Contestação dos agentes e novo regulamento suspenso na Alemanha

O novo regulamento da FIFA introduz outras alterações significativas na atividade dos agentes, dos limites máximos nas comissões à proibição de representação simultânea de clubes e jogadores. Foi recebido com desconfiança por muitos empresários e organizações, contestando pontos como o teto de comissões e a potencial violação de princípios de concorrência e legislações nacionais. Algumas organizações de agentes avançaram para tribunal e na Alemanha um desses processos já levou a que os novos regulamentos não entrem para já em vigor, como explica Gonçalo Almeida: «Um tribunal na Alemanha determinou a suspensão da aplicação destes regulamentos, no âmbito de de uma providência cautelar. É uma suspensão provisória e dependerá depois do resultado da ação principal.» Para já, a FIFA acatou a decisão, suspendendo a aplicação do FFAR em todas as transações envolvendo a Alemanha.

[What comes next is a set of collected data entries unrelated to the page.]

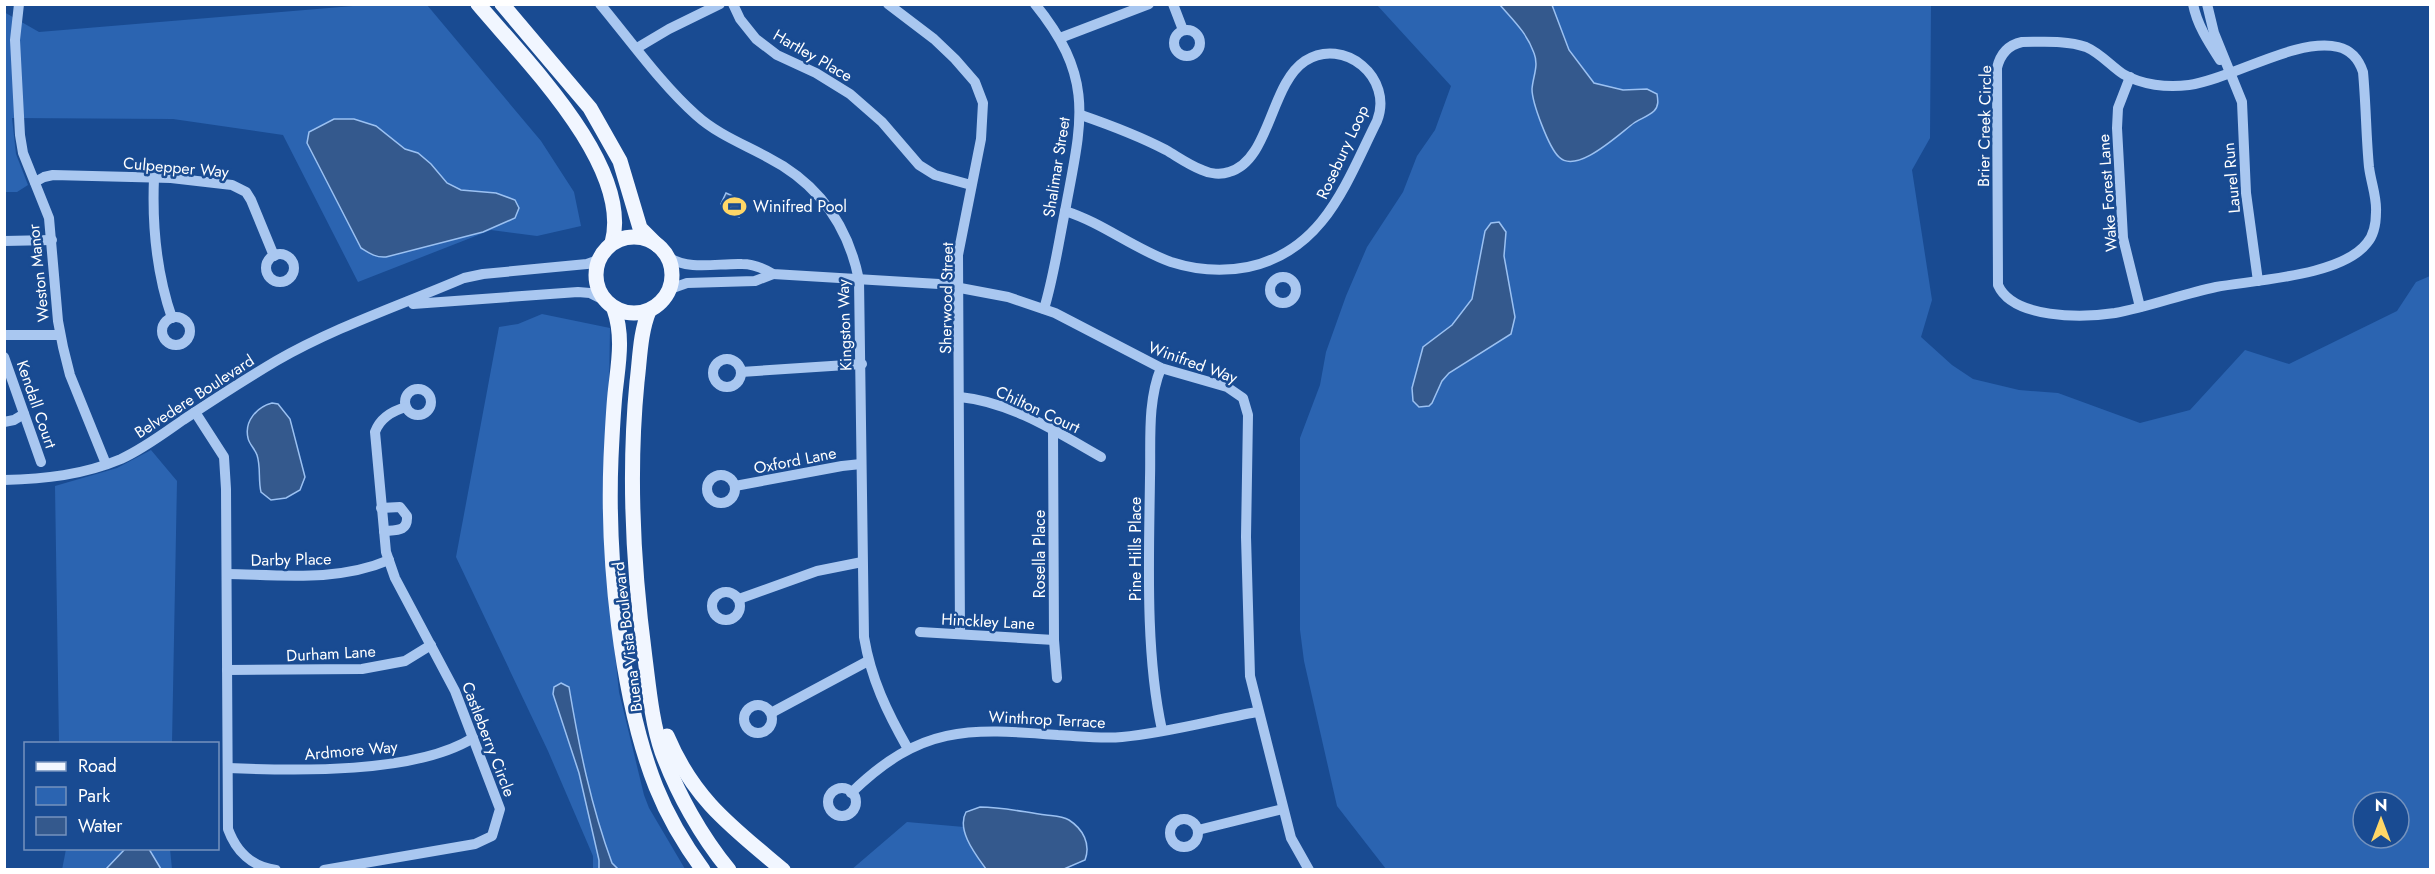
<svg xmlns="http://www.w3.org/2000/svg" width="2435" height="874" viewBox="0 0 2435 874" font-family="Jost,sans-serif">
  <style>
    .green { fill: #2b64b1; fill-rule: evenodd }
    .water { fill: #34598d; stroke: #9bc1f2; stroke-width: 1.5 }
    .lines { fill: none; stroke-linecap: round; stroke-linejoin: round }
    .minor { stroke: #a9c7f0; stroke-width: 10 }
    .major { stroke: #f1f6ff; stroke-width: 15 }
    .labels { text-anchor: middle; stroke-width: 5; stroke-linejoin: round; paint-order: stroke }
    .street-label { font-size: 16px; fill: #fff; stroke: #194b92 }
    .poi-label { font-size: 16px; fill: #fff; stroke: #194b92; text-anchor: start }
  </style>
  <rect width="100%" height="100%" fill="#194b92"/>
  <g class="green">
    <path d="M 365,5 L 427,5 L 541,141 L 574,192 L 581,226 L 537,236 L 491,230 L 358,282 L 283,135 L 173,119 L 12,118 L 16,154 L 28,185 L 17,192 L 5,192 L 4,12 L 39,32 Z"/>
    <path d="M 1377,5 L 1931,5 L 1930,138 L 1912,170 L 1932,300 L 1921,337 L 1952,365 L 1973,379 L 2019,390 L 2058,393 L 2140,423 L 2190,410 L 2245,350 L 2289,364 L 2397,311 L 2416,282 L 2430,276 L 2430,869 L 1386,869 L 1337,806 L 1304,661 L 1300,630 L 1300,438 L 1320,385 L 1326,352 L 1346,296 L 1367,247 L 1403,192 L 1417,156 L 1435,130 L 1451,86 ZM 2363,802 L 2399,802 L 2399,838 L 2363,838 Z"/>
    <path d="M 542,314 L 610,328 L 606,568 L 619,692 L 644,795 L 649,808 L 685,869 L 593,869 L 593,856 L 548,751 L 456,557 L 499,327 L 518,324 Z"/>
    <path d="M 151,450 L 177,481 L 172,743 L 59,743 L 55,486 L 117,468 Z"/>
    <path d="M 907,822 L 964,827 L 968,841 L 986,869 L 851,870 Z"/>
    <path d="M 66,849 L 170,849 L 172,869 L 62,870 Z"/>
  </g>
  <g class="water">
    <path d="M 1500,5 L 1552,5 L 1569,50 L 1594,83 L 1623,90 L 1647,89 L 1657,94 C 1658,100 1659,106 1654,111 C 1649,116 1640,119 1634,123 C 1620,133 1577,175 1559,157 C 1549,148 1532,103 1532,89 C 1533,76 1539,66 1534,53 C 1527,33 1513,20 1500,5 Z"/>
    <path d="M 334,119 L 354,119 L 376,126 L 405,149 L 418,153 L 431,164 L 447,183 L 461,190 L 496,193 L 515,200 L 519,208 L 515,218 L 483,232 L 386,257 C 376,258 369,253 361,248 L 307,143 L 309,132 Z"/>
    <path d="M 726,193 L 746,202 L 739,217 L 730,214 L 732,209 L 721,204 Z"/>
    <path d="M 1499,222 L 1506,232 L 1504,256 L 1515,317 L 1511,334 L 1449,373 L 1442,381 L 1432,403 L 1429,406 L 1419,407 L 1413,401 L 1412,388 L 1423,347 L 1452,325 L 1472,299 L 1485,231 L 1491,223 Z"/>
    <path d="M 272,403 L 278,404 L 290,419 L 305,477 L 300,490 L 286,498 L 271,500 L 261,492 C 258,480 261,467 257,455 C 255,449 249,444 248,438 C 244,421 257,407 272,403 Z"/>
    <path d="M 561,683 L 569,687 C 579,747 591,806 612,863 L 618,869 L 599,869 L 599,860 L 579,773 L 553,694 L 554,687 Z"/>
    <path d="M 980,807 C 1003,807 1023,812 1046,815 C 1053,816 1062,816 1069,820 C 1083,829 1091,844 1085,860 L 1064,869 L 986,869 C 976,855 956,830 966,812 Z"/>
    <path d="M 125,849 L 149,849 L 161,869 L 106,869 Z"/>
  </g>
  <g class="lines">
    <g class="minor">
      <path d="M 19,4 L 15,40 L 20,135 L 23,153 L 49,218 L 58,321 L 63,347 L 70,375 L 106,464"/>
      <path d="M 600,4 C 630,40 662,85 696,115 C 717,134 743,144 767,157 C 818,183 848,225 859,280 L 864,637 C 871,679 887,712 908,749"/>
      <path d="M 733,4 L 740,19 L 756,39 L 777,55 L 816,73 L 850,94 L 882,122 L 919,165 L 935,175 L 971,185"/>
      <path d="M 888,4 L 934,39 L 955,59 L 975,82 L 983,103 L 981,139 L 958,255 L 960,634"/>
      <path d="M 1035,4 C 1095,78 1082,120 1066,206 C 1059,240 1054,276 1044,309"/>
      <path d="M 1173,4 L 1183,30"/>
      <path d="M 2193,4 C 2197,25 2209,43 2220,60"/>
      <path d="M 2207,4 L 2214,33 L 2242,102 L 2246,193 L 2258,281"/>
      <circle cx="1187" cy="43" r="13"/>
      <path d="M 1060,38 L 1149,4"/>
      <path d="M 2022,42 C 2043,42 2066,40 2086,47 C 2100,53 2110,65 2123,74 C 2142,85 2167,88 2189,85 C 2232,79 2297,37 2338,47 C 2351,50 2359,60 2363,72 C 2366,104 2366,136 2369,167 C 2371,183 2377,197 2376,212 C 2376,222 2374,235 2367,243 C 2342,276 2255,280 2216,287 C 2182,294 2149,307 2115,313 C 2082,318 2013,319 1998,285 L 1997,68 C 2000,55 2008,45 2022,42 Z"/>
      <path d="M 637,48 L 669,29 L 720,4"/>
      <path d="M 2130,77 L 2118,108 L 2117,128 L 2123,238 L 2140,307"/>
      <path d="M 154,178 C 152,226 156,272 172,318"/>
      <path d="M 35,182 L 44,177 L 53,175 L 171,178 L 232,185 L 246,192 L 251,200 L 274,256"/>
      <path d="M 1065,211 C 1103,223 1134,249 1171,262 C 1196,270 1223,272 1248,267 C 1324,251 1346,183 1377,121 C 1394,78 1344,36 1305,61 C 1270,84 1270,161 1229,172 C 1221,175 1210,174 1202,170 C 1189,165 1178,157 1166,150 C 1139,136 1110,125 1081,115"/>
      <path d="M 4,241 L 52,240"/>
      <circle cx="280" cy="268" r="14"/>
      <path d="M 668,257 C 689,271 718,263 742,264 C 753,264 763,268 773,274 L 939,284 L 1008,297 L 1055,313 L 1161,368 L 1227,387 L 1243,398 L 1248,415 L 1246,537 L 1250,676 L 1291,838 L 1309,870"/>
      <circle cx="1283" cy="290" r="13"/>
      <path d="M 670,289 L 687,283 L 755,281 L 773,274"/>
      <path d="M 413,304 L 578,292 L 590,293 L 604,300"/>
      <circle cx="176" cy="331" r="14"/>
      <path d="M 4,335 L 60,335"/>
      <path d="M 4,357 L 41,462"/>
      <circle cx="727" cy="373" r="14"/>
      <path d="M 1161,368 C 1147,402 1151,442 1150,478 C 1149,557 1145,653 1162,730"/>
      <path d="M 741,372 L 862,364"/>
      <circle cx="418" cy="402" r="13"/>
      <path d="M 960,397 C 1011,402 1057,432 1101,457"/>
      <path d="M 195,412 L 224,457 L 226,489 L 228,829 C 236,851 252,867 276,870"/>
      <path d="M 4,422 L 14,420 L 24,414"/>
      <path d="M 1053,430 L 1054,640 L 1057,678"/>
      <circle cx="721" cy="489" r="14"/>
      <path d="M 4,480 C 45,479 83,475 121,459 C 143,449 163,434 183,420 C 213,400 244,380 276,361 C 335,327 401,305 464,278 L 483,274 L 587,264 L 598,260"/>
      <path d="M 735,486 L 842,466 L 861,464"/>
      <path d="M 381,508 L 400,507 L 407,516 C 408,532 396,530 384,531"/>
      <path d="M 227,574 C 281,575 338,582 389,560"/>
      <circle cx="726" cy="606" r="14"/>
      <path d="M 739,599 L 817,571 L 862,562"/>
      <path d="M 920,632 L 1054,640"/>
      <path d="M 227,670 L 362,669 L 405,661 L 431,645"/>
      <circle cx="758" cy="719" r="14"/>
      <path d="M 771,713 L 868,661"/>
      <path d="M 228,768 C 295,771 415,774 473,738"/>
      <circle cx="842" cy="802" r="14"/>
      <path d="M 851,793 C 921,725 967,728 1058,735 C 1079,736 1101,739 1122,737 C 1167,733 1213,720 1257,712"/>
      <circle cx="1184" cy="833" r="14"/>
      <path d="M 1198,830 L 1283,809"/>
      <path d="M 324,870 L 475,844 L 492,836 L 500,809 L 455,691 L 395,578 L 386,552 L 375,432 C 380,418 392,411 406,407"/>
    </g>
    <g class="major">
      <path d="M 478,4 C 524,59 633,166 612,243"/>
      <path d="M 502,4 L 590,108 L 620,161 L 640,228 L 657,245"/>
      <circle cx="634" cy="275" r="38"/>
      <path d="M 614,309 C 624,337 618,365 615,394 C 613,415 612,437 611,458 C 607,556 620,696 656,787 C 668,817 684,844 703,870"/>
      <path d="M 649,311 C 640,333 640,358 637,382 C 628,474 633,567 645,658 C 649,689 652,723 662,752 C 677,793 701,836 729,870"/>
      <path d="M 667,736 C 694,800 732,827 783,870"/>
    </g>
  </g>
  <defs>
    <symbol id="stadium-bare" viewBox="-9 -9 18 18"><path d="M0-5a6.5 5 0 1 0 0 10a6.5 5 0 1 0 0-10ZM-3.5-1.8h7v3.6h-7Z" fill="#ffd767" stroke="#194b92" stroke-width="2.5" paint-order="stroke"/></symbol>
  </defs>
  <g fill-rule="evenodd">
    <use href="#stadium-bare" x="718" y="190" width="33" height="33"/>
  </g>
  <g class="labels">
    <g class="street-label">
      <text transform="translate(813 55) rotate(30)" y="6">Hartley Place</text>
      <text transform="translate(1984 126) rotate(-89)" y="6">Brier Creek Circle</text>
      <text transform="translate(1342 152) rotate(-65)" y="6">Rosebury Loop</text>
      <text transform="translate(176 167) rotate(5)" y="6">Culpepper Way</text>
      <text transform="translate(1056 167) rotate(-81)" y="6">Shalimar Street</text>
      <text transform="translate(2231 178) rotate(-95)" y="6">Laurel Run</text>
      <text transform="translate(2107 193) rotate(-94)" y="6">Wake Forest Lane</text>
      <text transform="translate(38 273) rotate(-96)" y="6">Weston Manor</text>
      <text transform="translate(946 298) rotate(-89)" y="6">Sherwood Street</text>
      <text transform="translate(844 325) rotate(-92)" y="6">Kingston Way</text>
      <text transform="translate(1193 362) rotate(20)" y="6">Winifred Way</text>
      <text transform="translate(194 396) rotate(-33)" y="6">Belvedere Boulevard</text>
      <text transform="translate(37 404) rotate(71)" y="6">Kendall Court</text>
      <text transform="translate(1038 409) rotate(25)" y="6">Chilton Court</text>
      <text transform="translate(795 460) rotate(-11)" y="6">Oxford Lane</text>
      <text transform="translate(1135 549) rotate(-90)" y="6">Pine Hills Place</text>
      <text transform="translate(1039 554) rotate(-90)" y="6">Rosella Place</text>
      <text transform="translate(291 559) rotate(-1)" y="6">Darby Place</text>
      <text transform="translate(988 621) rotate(3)" y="6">Hinckley Lane</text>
      <text transform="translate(627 637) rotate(-97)" y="6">Buena Vista Boulevard</text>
      <text transform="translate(331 653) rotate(-3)" y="6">Durham Lane</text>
      <text transform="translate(1047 719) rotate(3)" y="6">Winthrop Terrace</text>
      <text transform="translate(489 739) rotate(69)" y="6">Castleberry Circle</text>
      <text transform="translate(351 750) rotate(-5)" y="6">Ardmore Way</text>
    </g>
    <g class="poi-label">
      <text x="753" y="212">Winifred Pool</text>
    </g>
  </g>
  <rect width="2435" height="874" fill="none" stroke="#ffffff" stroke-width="12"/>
  <rect x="24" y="742" width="195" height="108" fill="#194b92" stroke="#7593be" stroke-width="1.5"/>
  <rect x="36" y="762" width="30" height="9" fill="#f1f6ff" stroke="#7593be" stroke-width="1.5"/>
  <text x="78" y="772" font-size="18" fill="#ffffff">Road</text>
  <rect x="36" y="787" width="30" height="18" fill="#2b64b1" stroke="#7593be" stroke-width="1.5"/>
  <text x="78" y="802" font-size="18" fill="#ffffff">Park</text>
  <rect x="36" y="817" width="30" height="18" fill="#34598d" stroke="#7593be" stroke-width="1.5"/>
  <text x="78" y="832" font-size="18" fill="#ffffff">Water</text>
  <g transform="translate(2381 820)"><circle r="28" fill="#194b92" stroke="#7593be" stroke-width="1.5"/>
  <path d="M0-4.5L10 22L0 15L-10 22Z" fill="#ffd767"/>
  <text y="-9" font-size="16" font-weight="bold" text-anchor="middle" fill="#ffffff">N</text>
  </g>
</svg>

Gonçalo Almeida diz que compreende «a legitimidade de quem defende os seus interesses»: «Isso não só é humano como até é saudável.» Mas defende que a nova regulamentação era necessária, face à prática da atividade nos últimos anos. «A implementação destes regulamentos é mais do que uma questão de justiça, é uma questão de necessidade, tais foram as práticas abusivas ao longo das últimas décadas. Sempre em prejuízo dos clubes de futebol. Vemos que os clubes de futebol apresentam passivos assustadores, ao passo que no agenciamento alguns agentes, fruto dessas práticas abusivas, acabam por ter proveitos extraordinários. E isso não pode continuar a existir. Tem de haver aqui algum equilíbrio, a bem do futebol, um cuidado com estas comissões abusivas que se praticaram, muitas das vezes até com o conluio dos próprios clubes, se praticaram.»

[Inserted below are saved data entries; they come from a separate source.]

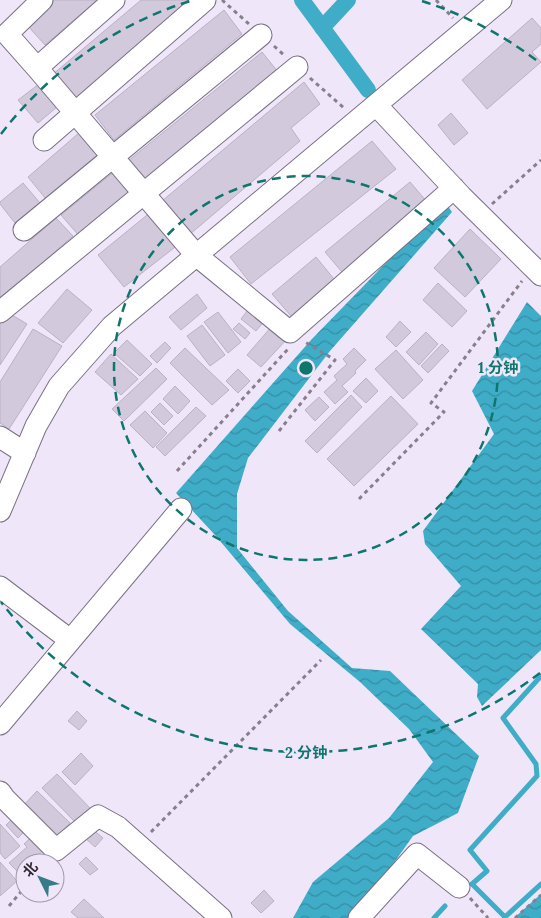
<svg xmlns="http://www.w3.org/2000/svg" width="541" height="918" viewBox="0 0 541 918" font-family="Lora,'Noto Sans SC',serif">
  <defs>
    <pattern id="water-waves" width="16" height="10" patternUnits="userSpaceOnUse" patternTransform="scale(1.25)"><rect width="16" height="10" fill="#3fadc8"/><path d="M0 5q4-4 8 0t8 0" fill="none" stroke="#358da3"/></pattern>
  </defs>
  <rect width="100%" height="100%" fill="#efe6f9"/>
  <path fill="url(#water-waves)" d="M445 202 452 212 330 351 248 458 237 494V548L288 611 352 668 390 671 479 756 458 813 413 836 381 881 348 918H293L313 882 389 818 433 762 409 729 360 682 290 624 215 535 176 493 311 340Z
    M527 302 541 316V650L482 706 477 697 478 684 421 629 461 586 425 544 423 531 494 434 472 391Z
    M541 894V918H514Z"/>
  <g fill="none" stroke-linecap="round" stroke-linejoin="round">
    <path stroke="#3fadc8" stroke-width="5" d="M541 676 503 718 536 764 537 776 470 850 487 871 472 884 505 917 541 884
      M434 918 445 906"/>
    <path stroke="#3fadc8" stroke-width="16" d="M302 0 368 90
      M322 28 348 0"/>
  </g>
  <path fill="#d2cadc" stroke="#bab1c3" d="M54 0H97L45 45 27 25Z
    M141 0H191L76 101 52 75Z
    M224 10 242 34 114 140 95 115Z
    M532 18 541 28V44L532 52 541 62 487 109 462 80Z
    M262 52 278 72 144 182 128 161Z
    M304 82 320 104 291 128 300 141 189 235 162 201Z
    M39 84 57 107 38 123 18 100Z
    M451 113 468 133 454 145 438 125Z
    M80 132 100 154 46 199 28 177Z
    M372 141 396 169 251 284 230 257Z
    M116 170 134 191 81 238 61 215Z
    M410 182 428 203 342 272 325 252Z
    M23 183 40 203 15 223 0 204V202Z
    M152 211 179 244 124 287 98 255Z
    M56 218 73 236 1 299 0 298V267Z
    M470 229 501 259 465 297 434 268Z
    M316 257 334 279 291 316 272 294Z
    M438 283 467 311 452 327 423 300Z
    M67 289 92 310 63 343 38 323Z
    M197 294 207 308 181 330 169 317Z
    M251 306 266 319 256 331 241 319Z
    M7 312 27 324 0 365V323Z
    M218 312 241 342 228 353 204 322Z
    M400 321 411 332 396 347 386 337Z
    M239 323 250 333 245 339 233 329Z
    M202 325 225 355 210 366 187 336Z
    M272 326 287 339 261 367 247 355Z
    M33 329 62 346 9 429 0 423V382Z
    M426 332 438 344 419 365 406 352Z
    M127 340 152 364 140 376 114 353Z
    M165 342 171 348 157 363 150 356Z
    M442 344 449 351 428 373 421 366Z
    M185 348 229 390 212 405 170 363Z
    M354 348 366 360 355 371 356 373 342 386 348 392 335 404 324 392 337 380 334 376 347 364 343 359Z
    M396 350 423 380 403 399 375 369Z
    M111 354 138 379 121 395 95 372Z
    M156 368 167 379 124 421 112 409Z
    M238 369 250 381 238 393 226 381Z
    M366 378 378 391 366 403 353 391Z
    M175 386 190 401 178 414 163 399Z
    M351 395 362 407 317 453 305 441Z
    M391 396 418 424 354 486 327 459Z
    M319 397 329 407 315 421 305 410Z
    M160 403 173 416 164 425 151 412Z
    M196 407 206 416 165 456 156 447Z
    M145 411 167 433 153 448 130 425Z
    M77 711 87 721 79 730 68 721Z
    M81 753 93 766 75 785 62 772Z
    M57 774 90 808 75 822 42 788Z
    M37 791 70 823 55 839 22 807Z
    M17 815 29 827 18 838 6 825Z
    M0 824 20 846 5 859 0 853Z
    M92 829 103 838 95 847 84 837Z
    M36 833 48 846 30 863H25V867L19 873 9 863 27 847 24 844Z
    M86 857 98 869 90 875 79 864Z
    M0 862 17 881 0 896Z
    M264 890 274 901 261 913 251 903Z
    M84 899 104 918H78L71 912Z"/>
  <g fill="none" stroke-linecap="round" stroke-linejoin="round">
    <g stroke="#797182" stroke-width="23">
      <path id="minor" d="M42 0 7 34 37 68 196 255 290 332 454 188
        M37 68 114 0
        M376 105 462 197 541 275
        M44 140 205 0
        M24 230 261 35
        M0 312 297 67
        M0 437 25 453
        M0 511 36 426 59 386 112 326 501 0
        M0 587 70 640
        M0 724 181 509
        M0 792 5 799 56 850 98 816 118 827 221 918
        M359 918 417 854 459 887"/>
    </g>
    <path stroke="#86808d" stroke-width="3" stroke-dasharray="4 4" stroke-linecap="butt" d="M222 0 249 24
      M436 0 453 18
      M274 46 284 55
      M310 78 344 108
      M492 204 541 160
      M279 431 335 360 305 342
      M177 471 288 349
      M359 499 444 412 431 403 522 281
      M151 832 321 660
      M470 898 488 918
      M9 906 25 887
      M515 918 541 895"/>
    <use href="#minor" stroke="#fff" stroke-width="21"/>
  </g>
  <g fill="none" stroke="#0f766e" stroke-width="2.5" stroke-dasharray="9 6">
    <circle cx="306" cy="368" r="192"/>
    <path d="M540 673A385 385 0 0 1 1 602M1 134A385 385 0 0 1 190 1M422 1A385 385 0 0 1 540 63"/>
  </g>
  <circle cx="306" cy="368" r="8" fill="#0f766e" stroke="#efe6f9" stroke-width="2.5"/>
  <g font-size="15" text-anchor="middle" font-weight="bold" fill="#0f766e" stroke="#efe6f9" stroke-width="5" stroke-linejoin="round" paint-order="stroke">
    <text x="498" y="373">1 分钟</text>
    <text x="306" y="758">2 分钟</text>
  </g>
  <g transform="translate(40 878) rotate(312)"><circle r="24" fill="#efe6f9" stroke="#a19aa9"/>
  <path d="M0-4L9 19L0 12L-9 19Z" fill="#367c88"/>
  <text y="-8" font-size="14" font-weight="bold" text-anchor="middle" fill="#2c2930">北</text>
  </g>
</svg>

«Regular práticas abusivas» e «mudar o paradigma» entre agentes e representados

«A implementação dos tetos remuneratórios vem de certa forma tentar controlar essas práticas abusivas», prossegue. Essa tem sido a questão mais polémica, ao definir um máximo de 10 por cento de comissões no caso de um clube vendedor, mas limitar os outros negócios a três ou cinco por cento, dependendo do valor da transferência.

«A minha opinião é que muitas das comissões que são pagas no âmbito do agenciamento não vão ser afetadas, nomeadamente porque quem representa o clube vendedor na transferência de um jogador continua a poder praticar os 10 por cento de comissão, que era a prática generalizada do mercado», analisa Gonçalo Almeida: «Agora, quem virá seguramente a ser, entre aspas, prejudicado, a esse nível do teto remuneratório, são os agentes que representam pessoas singulares, jogadores ou treinadores. Porque veem essa prática dos 10 por cento ser reduzida para três ou cinco por cento.»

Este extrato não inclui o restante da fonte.